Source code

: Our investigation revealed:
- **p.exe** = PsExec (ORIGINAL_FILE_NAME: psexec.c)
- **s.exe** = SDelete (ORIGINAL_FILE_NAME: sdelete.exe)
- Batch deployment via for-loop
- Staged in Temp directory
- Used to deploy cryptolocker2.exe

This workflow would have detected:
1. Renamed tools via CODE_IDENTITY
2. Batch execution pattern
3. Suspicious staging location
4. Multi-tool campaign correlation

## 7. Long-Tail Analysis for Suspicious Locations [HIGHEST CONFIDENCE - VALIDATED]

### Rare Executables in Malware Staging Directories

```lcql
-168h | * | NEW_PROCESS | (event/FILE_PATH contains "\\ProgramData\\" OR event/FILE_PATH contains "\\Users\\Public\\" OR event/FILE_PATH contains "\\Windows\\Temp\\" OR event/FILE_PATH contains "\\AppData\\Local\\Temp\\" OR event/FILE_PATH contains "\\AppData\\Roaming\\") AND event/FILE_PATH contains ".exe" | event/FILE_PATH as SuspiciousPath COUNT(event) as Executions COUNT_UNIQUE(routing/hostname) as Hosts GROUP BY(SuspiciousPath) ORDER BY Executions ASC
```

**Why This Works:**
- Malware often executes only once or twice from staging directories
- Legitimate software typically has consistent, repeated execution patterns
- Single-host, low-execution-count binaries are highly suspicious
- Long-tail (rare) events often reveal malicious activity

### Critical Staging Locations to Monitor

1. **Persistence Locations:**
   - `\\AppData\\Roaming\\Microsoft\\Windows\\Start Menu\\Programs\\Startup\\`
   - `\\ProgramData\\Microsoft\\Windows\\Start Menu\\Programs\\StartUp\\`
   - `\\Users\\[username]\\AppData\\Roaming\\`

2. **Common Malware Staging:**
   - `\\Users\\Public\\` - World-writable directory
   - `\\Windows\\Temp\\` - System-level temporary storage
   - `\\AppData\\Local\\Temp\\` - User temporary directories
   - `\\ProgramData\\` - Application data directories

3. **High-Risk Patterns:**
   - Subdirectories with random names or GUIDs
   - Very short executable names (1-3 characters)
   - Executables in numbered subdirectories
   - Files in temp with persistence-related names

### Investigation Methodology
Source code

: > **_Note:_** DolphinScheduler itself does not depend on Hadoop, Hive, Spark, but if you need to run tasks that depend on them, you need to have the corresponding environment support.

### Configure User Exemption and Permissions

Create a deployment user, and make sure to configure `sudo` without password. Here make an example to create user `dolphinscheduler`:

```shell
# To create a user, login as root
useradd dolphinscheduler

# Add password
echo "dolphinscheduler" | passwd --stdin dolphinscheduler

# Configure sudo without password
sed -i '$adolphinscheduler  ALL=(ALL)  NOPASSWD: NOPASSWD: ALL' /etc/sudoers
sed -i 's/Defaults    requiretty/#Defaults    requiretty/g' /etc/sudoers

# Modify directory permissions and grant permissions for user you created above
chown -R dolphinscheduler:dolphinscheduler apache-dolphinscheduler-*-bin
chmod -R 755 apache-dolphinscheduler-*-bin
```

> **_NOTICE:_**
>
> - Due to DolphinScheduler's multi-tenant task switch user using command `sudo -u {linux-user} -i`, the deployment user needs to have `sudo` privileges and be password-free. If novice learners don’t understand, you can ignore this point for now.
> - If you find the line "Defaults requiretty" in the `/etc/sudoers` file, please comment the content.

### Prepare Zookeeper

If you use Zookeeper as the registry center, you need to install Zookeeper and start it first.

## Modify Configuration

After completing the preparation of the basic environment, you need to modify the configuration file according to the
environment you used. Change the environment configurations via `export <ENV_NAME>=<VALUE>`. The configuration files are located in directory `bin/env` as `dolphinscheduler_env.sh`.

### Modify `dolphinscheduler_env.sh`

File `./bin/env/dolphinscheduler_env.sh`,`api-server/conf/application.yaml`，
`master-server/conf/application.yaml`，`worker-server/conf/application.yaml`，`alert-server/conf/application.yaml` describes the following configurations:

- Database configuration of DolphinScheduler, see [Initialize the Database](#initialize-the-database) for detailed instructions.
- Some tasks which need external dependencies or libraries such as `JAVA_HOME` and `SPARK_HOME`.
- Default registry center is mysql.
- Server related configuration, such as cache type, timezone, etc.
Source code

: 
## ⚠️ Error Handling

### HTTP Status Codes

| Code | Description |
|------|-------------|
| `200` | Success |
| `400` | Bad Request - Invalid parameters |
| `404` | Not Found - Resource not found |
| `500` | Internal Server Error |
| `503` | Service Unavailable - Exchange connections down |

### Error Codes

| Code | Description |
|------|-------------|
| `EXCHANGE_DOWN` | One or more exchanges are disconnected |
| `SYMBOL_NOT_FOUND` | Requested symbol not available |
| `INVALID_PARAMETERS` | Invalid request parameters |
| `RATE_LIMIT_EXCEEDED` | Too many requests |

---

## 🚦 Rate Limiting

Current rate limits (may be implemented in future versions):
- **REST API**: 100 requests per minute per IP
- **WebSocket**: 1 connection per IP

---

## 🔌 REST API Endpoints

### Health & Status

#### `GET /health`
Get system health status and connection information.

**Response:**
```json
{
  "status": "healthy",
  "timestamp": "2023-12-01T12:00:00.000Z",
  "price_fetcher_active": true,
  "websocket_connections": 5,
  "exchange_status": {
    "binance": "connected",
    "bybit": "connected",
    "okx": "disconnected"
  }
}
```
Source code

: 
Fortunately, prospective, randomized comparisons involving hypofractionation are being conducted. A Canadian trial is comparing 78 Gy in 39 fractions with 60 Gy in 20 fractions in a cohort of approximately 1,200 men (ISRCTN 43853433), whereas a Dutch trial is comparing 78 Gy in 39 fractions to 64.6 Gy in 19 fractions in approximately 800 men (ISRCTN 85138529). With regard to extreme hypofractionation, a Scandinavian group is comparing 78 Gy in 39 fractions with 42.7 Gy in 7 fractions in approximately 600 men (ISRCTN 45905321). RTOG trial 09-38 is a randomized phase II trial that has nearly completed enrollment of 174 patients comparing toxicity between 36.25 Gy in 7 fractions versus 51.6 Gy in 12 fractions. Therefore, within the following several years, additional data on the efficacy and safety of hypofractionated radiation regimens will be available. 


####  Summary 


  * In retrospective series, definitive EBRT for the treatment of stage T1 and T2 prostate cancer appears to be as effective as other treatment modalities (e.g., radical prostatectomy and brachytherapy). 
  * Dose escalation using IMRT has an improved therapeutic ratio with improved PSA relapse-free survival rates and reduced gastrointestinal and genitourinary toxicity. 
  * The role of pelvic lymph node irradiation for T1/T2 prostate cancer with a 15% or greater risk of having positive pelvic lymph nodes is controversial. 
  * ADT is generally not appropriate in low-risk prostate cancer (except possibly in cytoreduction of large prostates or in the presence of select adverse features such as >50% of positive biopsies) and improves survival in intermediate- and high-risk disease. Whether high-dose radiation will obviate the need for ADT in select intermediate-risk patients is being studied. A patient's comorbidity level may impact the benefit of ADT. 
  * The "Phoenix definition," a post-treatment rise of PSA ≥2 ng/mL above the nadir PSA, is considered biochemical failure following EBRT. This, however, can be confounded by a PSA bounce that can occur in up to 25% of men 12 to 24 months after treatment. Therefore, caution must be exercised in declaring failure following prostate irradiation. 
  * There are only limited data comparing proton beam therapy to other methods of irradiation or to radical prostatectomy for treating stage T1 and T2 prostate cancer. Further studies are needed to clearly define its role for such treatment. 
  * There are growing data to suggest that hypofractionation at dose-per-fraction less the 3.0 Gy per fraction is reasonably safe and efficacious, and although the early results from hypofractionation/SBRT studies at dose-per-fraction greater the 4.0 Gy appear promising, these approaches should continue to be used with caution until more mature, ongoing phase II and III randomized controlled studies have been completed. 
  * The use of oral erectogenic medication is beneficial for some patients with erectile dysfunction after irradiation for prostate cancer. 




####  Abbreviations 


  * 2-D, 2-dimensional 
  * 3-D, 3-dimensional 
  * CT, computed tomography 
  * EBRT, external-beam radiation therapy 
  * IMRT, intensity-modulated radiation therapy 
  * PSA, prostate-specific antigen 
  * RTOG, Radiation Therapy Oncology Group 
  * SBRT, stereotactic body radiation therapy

* [Problem requirements]: Among the lines of the material above, find those with the word "ProgramData". Copy each one.

* [Response below]:
-168h | * | NEW_PROCESS | (event/FILE_PATH contains "\\ProgramData\\" OR event/FILE_PATH contains "\\Users\\Public\\" OR event/FILE_PATH contains "\\Windows\\Temp\\" OR event/FILE_PATH contains "\\AppData\\Local\\Temp\\" OR event/FILE_PATH contains "\\AppData\\Roaming\\") AND event/FILE_PATH contains ".exe" | event/FILE_PATH as SuspiciousPath COUNT(event) as Executions COUNT_UNIQUE(routing/hostname) as Hosts GROUP BY(SuspiciousPath) ORDER BY Executions ASC
   - `\\ProgramData\\Microsoft\\Windows\\Start Menu\\Programs\\StartUp\\`
   - `\\ProgramData\\` - Application data directories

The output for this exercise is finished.